*** Records supplied ***
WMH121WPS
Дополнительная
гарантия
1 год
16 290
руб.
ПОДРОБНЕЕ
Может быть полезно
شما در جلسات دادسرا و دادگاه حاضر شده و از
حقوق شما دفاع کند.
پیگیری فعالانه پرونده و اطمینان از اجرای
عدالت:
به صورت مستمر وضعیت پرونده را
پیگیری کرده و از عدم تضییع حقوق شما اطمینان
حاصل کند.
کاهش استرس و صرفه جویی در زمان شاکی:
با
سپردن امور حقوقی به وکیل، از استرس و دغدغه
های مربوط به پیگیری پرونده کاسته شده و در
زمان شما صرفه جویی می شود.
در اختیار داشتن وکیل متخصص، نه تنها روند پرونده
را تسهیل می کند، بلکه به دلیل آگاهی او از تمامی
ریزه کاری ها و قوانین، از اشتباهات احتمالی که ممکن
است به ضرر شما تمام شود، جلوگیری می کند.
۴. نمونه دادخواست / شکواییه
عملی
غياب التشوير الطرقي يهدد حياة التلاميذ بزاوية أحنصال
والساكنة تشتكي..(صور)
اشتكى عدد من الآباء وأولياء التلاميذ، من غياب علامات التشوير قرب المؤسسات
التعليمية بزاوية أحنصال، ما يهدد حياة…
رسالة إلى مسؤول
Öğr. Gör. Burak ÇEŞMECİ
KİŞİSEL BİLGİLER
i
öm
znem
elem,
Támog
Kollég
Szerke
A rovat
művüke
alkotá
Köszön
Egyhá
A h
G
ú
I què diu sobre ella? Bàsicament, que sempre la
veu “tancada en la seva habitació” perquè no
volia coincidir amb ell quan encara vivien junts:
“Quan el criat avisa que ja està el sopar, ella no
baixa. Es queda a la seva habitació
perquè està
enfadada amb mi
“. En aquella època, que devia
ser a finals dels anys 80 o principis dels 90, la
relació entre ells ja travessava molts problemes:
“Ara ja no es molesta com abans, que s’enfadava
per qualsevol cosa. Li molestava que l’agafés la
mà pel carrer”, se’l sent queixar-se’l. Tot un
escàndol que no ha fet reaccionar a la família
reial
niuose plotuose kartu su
*** End of Records supplied ***
*** Records supplied ***
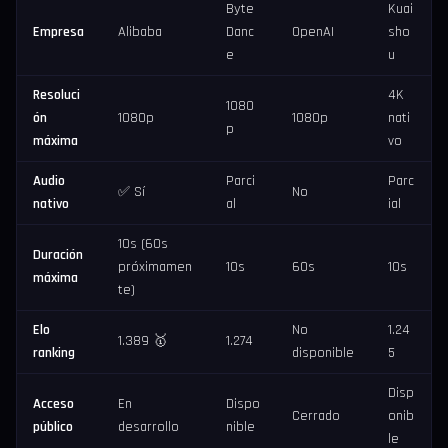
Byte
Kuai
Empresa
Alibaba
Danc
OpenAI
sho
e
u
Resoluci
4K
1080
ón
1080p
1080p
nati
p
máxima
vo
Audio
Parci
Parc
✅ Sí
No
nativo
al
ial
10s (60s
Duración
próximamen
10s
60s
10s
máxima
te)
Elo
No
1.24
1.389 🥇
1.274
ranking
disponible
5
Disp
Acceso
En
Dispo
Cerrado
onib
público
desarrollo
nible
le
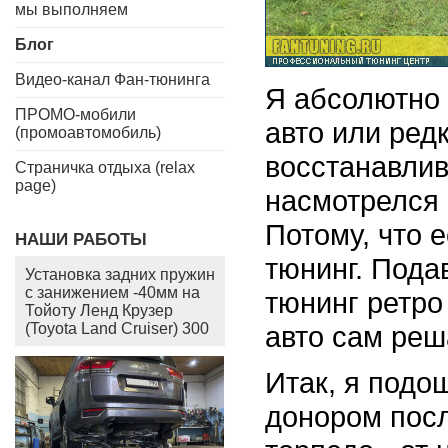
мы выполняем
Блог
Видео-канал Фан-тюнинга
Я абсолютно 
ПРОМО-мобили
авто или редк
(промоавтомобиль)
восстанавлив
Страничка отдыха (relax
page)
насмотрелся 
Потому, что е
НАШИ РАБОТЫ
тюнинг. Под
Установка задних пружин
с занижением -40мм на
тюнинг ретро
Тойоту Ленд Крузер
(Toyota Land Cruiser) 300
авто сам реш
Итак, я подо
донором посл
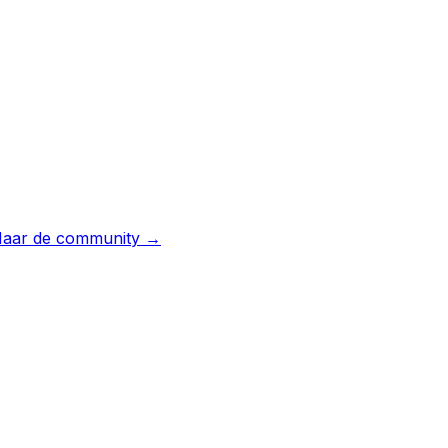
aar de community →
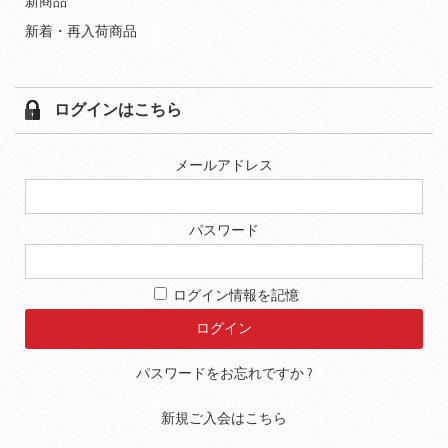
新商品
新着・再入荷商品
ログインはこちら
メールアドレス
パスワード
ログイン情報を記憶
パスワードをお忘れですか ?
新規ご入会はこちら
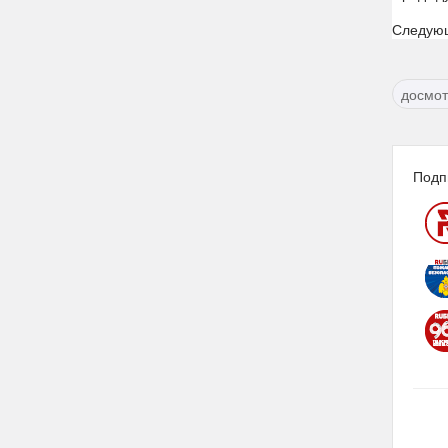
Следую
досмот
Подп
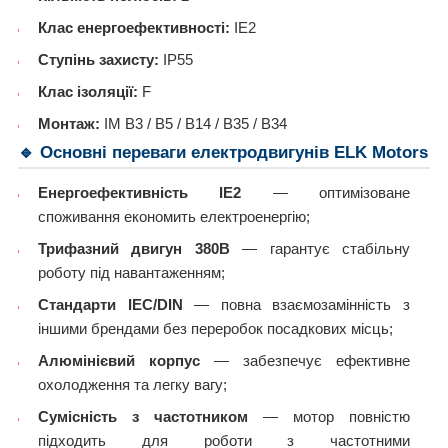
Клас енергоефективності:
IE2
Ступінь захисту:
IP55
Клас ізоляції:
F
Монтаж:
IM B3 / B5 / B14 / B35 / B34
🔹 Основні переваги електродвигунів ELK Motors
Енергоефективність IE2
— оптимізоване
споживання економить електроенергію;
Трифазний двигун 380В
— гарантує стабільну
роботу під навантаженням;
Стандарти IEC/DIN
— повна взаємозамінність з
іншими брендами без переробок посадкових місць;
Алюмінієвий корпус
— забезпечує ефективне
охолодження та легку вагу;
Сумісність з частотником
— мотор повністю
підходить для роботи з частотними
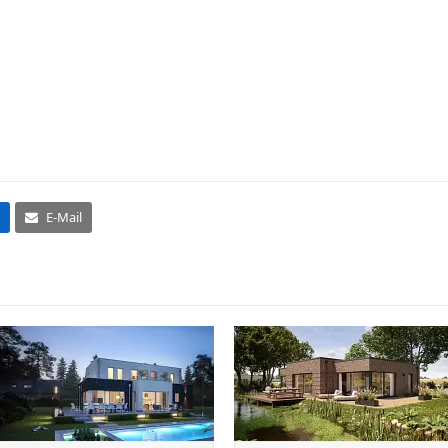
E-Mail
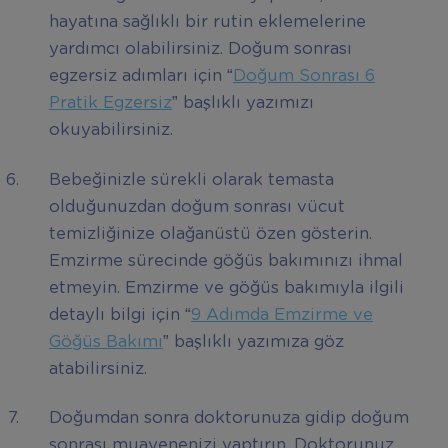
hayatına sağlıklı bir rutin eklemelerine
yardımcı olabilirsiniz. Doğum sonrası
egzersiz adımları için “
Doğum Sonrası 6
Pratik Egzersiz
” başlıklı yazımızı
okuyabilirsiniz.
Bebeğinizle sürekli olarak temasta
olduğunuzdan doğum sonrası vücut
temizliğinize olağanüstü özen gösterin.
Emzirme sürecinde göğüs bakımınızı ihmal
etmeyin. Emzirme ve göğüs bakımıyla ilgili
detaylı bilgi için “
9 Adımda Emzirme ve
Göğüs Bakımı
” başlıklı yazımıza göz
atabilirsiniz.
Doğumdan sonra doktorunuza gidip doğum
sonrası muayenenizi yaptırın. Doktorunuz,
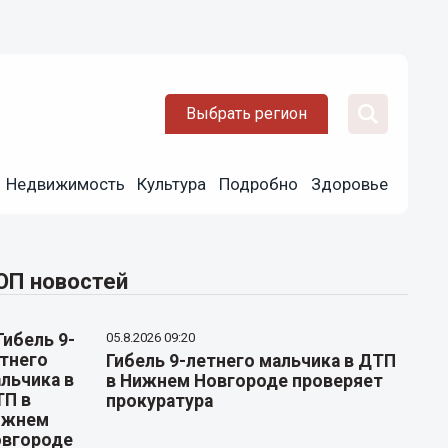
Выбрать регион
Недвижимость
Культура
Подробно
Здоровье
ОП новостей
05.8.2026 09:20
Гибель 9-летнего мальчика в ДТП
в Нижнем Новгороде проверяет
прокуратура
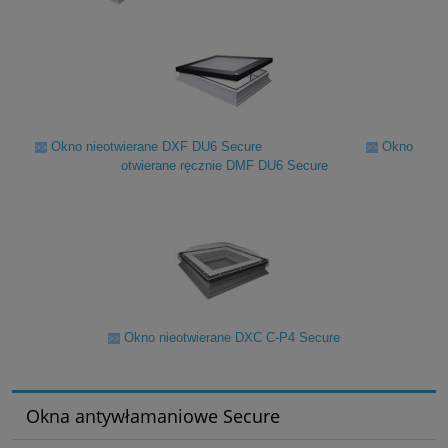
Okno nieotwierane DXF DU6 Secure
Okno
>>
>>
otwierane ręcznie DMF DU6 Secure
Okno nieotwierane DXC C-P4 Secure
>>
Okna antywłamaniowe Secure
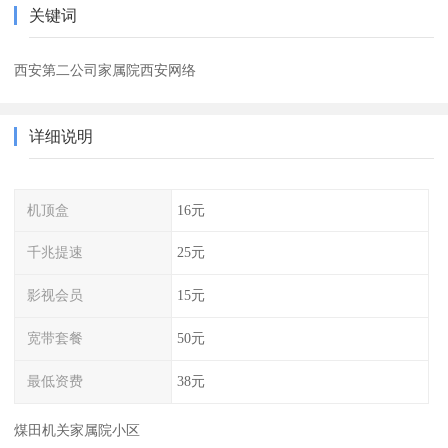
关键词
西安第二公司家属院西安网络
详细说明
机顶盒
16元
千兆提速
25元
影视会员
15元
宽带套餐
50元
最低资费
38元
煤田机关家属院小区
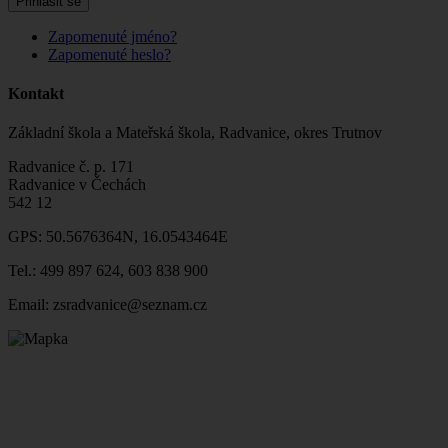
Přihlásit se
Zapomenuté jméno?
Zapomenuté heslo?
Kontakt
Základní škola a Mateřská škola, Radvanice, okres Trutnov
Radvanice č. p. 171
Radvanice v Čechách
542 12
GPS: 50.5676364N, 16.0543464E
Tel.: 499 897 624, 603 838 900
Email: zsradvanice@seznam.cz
*** End of Records supplied ***
• Problem statement
Above are some records; copy exactly the lines from the one with "اشتكى عدد من" through the one with "època, que devia", both included, and no others.

• Response area
اشتكى عدد من الآباء وأولياء التلاميذ، من غياب علامات التشوير قرب المؤسسات
التعليمية بزاوية أحنصال، ما يهدد حياة…
رسالة إلى مسؤول
Öğr. Gör. Burak ÇEŞMECİ
KİŞİSEL BİLGİLER
i
öm
znem
elem,
Támog
Kollég
Szerke
A rovat
művüke
alkotá
Köszön
Egyhá
A h
G
ú
I què diu sobre ella? Bàsicament, que sempre la
veu “tancada en la seva habitació” perquè no
volia coincidir amb ell quan encara vivien junts:
“Quan el criat avisa que ja està el sopar, ella no
baixa. Es queda a la seva habitació
perquè està
enfadada amb mi
“. En aquella època, que devia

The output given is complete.